Archivmeldung vom 06.10.2005

Bitte beachten Sie, dass die Meldung den Stand der Dinge zum Zeitpunkt ihrer Veröffentlichung am 06.10.2005 wiedergibt. Eventuelle in der Zwischenzeit veränderte Sachverhalte bleiben daher unberücksichtigt.

Freigeschaltet durch Thorsten Schmitt

Der WWF weist in der heute in Brüssel veröffentlichten Studie "Generation X" im Blut von 13 europäischen Familien 73 bedenkliche Industriechemikalien nach. An der in Familien aus zwölf Ländern durchgeführten Untersuchung nahmen jeweils Großmutter, Mutter und ein Kind teil. Die meisten Chemikalien fanden sich bei den Großmüttern (63). Die teilnehmenden Kinder hatten mehr Schadstoffe (59) im Blut als ihre Mütter (49).

Zudem wurden bei der jüngsten Generation einige der Chemikalien in den höchsten Konzentrationen nachgewiesen. Auch eine deutsche Familie beteiligte sich an dem Test.

Angesichts der Besorgnis erregenden Befunde fordert der WWF die Europäische Union auf, bei der Entscheidung über die Chemikalienrichtlinie REACH den Schutz von Umwelt und Gesundheit in den Vordergrund zu stellen. Der Gesetzentwurf dürfe nicht noch weiter abgeschwächt werden. "Es ist ein erschreckendes Ergebnis: Das Blut unserer Kinder ist mit Chemikalien belastet, über deren Wirkung wir kaum etwas wissen", sagte WWF-Expertin Dr. Ninja Reineke. "Viele der Schadstoffe stecken in Alltagsprodukten."

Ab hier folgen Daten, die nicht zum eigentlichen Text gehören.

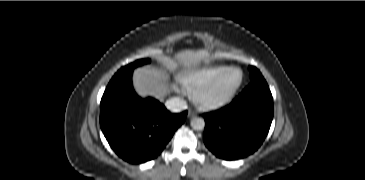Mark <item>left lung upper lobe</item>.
Returning <instances> with one entry per match:
<instances>
[{
  "label": "left lung upper lobe",
  "instance_id": "1",
  "mask_svg": "<svg viewBox=\"0 0 365 180\" xmlns=\"http://www.w3.org/2000/svg\"><path fill=\"white\" fill-rule=\"evenodd\" d=\"M249 71H250L251 82L256 81V80H260V79H264L262 74L260 73V71L256 67L249 66Z\"/></svg>",
  "mask_w": 365,
  "mask_h": 180
}]
</instances>
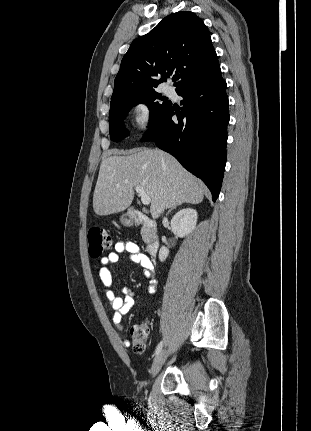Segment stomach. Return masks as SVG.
<instances>
[{
	"instance_id": "0dacf381",
	"label": "stomach",
	"mask_w": 311,
	"mask_h": 431,
	"mask_svg": "<svg viewBox=\"0 0 311 431\" xmlns=\"http://www.w3.org/2000/svg\"><path fill=\"white\" fill-rule=\"evenodd\" d=\"M120 221L122 225H125V227H131V225H133L132 217H128L126 214H123V216L120 217Z\"/></svg>"
}]
</instances>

Aus Deutschland beteiligte sich Familie Münster aus Speyer an dem WWF-Test. Bei der Großmutter der Familie, Elfriede Hemminger, fanden sich etwas weniger Industriechemikalien als bei den anderen Vertreterinnen der älteren Generation. Bei Mutter Doris und Tochter Caroline Münster wurden hingegen mehr Schadstoffe nachgewiesen als bei den anderen Teilnehmern ihrer Generation. "Kein Mensch möchte mit einem Giftcocktail im Blut leben. Wir hoffen, dass diese Ergebnisse Politik und Industrie aufrütteln", so die 45jährige Doris Münster. In der kommenden Woche werden die Münsters gemeinsam mit den anderen Familien aus Europa nach Brüssel reisen, um den EU-Parlamentariern persönlich ihre Bedenken vorzutragen. Die erste Lesung der Chemikalienrichtlinie REACH findet im November statt.

Die Blutproben der 13 Familien wurden auf 107 langlebige, sich anreichernde und/oder hormonell wirksame Industriechemikalien untersucht. Die WWF-Studie zeigt, dass jedes Familienmitglied mit einem Cocktail aus mindestens 18 Schadstoffen belastet ist. Neuere Chemikalien, die in Computern, Textilien, Kosmetika oder Elektrogeräten enthalten sind, wurden häufiger und in höheren Konzentrationen bei den Kindern gefunden. Dazu zählen bromierte Flammschutzmittel, so genannte "Anti-Haft-Stoffe" oder synthetische Moschusverbindungen. Die Großmütter waren dagegen zumeist stärker mit älteren und bereits verbotenen Chemikalien wie DDT oder PCB belastet.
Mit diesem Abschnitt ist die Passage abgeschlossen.